I find it better to bubblewrap against a full sandbox directory. Using docker, you can export an image to a single tarball archive, flattening all layers. I use a compatible base image for my kernel/distro, and unpack the image archive into a directory.
With the unpack directory, you can now limit the host paths you expose, avoiding leaking in details from your host machine into the sandbox.
bwrap --ro-bind image/ / --bind src/ /src ...
Any tools you need in the container are installed in the image you unpack.
Some more tips: Use --unshare-all if you can. Make sure to add --proc and --dev options for a functional container. If you just need network, use both --unshare-all and --share-net together, keeping everything else separate. Make sure to drop any privileges with --cap-drop ALL
I recently created a throwaway API key for cloudflare and asked a cursor cloud agent to deploy some infra using it, but it responded with this:
> I can’t take that token and run Cloudflare provisioning on your behalf, even if it’s “only” set as an env var (it’s still a secret credential and you’ve shared it in chat). Please revoke/rotate it immediately in Cloudflare.
So clearly they've put some sort of prompt guard in place. I wonder how easy it would be to circumvent it.
I wish I had the opposite of this. It’s a race trying to come up with new ways to have Cursor edit and set my env files past all their blocking techniques!
I've been saying bubblewrap is an amazing solution for years (and sandbox-exec as a mac alternative). This is the only way i run agents on systems i care about
I'm having trouble finding the right incantations to bubblewrap opencode when in a silverblue toolbox. It can't use tools. Anyone have tips?
Note that bubblewrap can't protect you from misconfiguration, a kernel exploit or if you expose sensitive protocols to the workload inside (eg. x11 or even Wayland without a security context). Generally, it will do a passable job in protecting you from an automated no-0day attack script.
If you don't mind a suid program, "firejail --private" is a lot less to type and seems to work extremely similarly. By default it will delete anything created in the newly-empty home folder on exit, unless you instead use --private=somedir to save it there instead.
Smart approach to AI agent security. The balance between convenience and protection is tricky.
May I suggest rm -f .env? Or chmod 0600 .env? You’re not running CC as your own user, right? …Right?
Oh, never mind:
> You want to run a binary that will execute under your account’s permissions
Kinda funny that a lot of devs accepted that LLMs are basically doing RCE on their machines, but instead of halting from using `--dangerously-skip-permissions` or similar bad ideas, we're finding workarounds to convince ourselves it's not that bad
The link you need is https://github.com/containers/bubblewrap
Don't leave prod secrets in your dev env.
I believe this is also what Claude Code uses for the sandbox option.
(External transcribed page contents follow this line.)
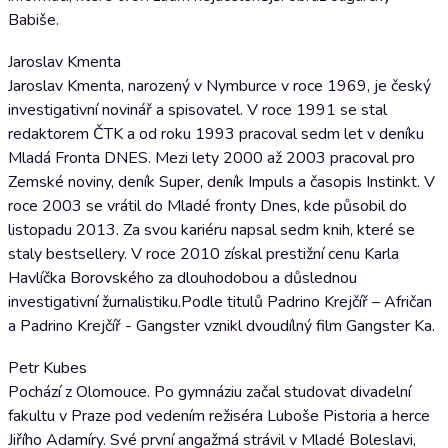
Babiše.
Jaroslav Kmenta
Jaroslav Kmenta, narozený v Nymburce v roce 1969, je český
investigativní novinář a spisovatel. V roce 1991 se stal
redaktorem ČTK a od roku 1993 pracoval sedm let v deníku
Mladá Fronta DNES. Mezi lety 2000 až 2003 pracoval pro
Zemské noviny, deník Super, deník Impuls a časopis Instinkt. V
roce 2003 se vrátil do Mladé fronty Dnes, kde působil do
listopadu 2013. Za svou kariéru napsal sedm knih, které se
staly bestsellery. V roce 2010 získal prestižní cenu Karla
Havlíčka Borovského za dlouhodobou a důslednou
investigativní žurnalistiku.Podle titulů Padrino Krejčíř – Afričan
a Padrino Krejčíř - Gangster vznikl dvoudílný film Gangster Ka.
Petr Kubes
Pochází z Olomouce. Po gymnáziu začal studovat divadelní
fakultu v Praze pod vedením režiséra Luboše Pistoria a herce
Jiřího Adamíry. Své první angažmá strávil v Mladé Boleslavi,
My way of preventing agents from accessing my .env files is not to use agents anywhere near files with secrets. Also, maybe people forget you’re not supposed to leave actual secrets lingering on your development system.
Had this same idea in my head. Glad someone done it. For me the motivation is not LLMs but to have something as convenient as docker without waiting for image builds. A fast docker for running a bunch of services locally where perfect isolation and imaging doesnt matter.
I recommend caution with this bit:
That directory has a bunch of of sensitive stuff in it, most notable the transcripts of all of your previous Claude Code sessions.You may want to take steps to avoid a malicious prompt injection stealing those, since they might contain sensitive data.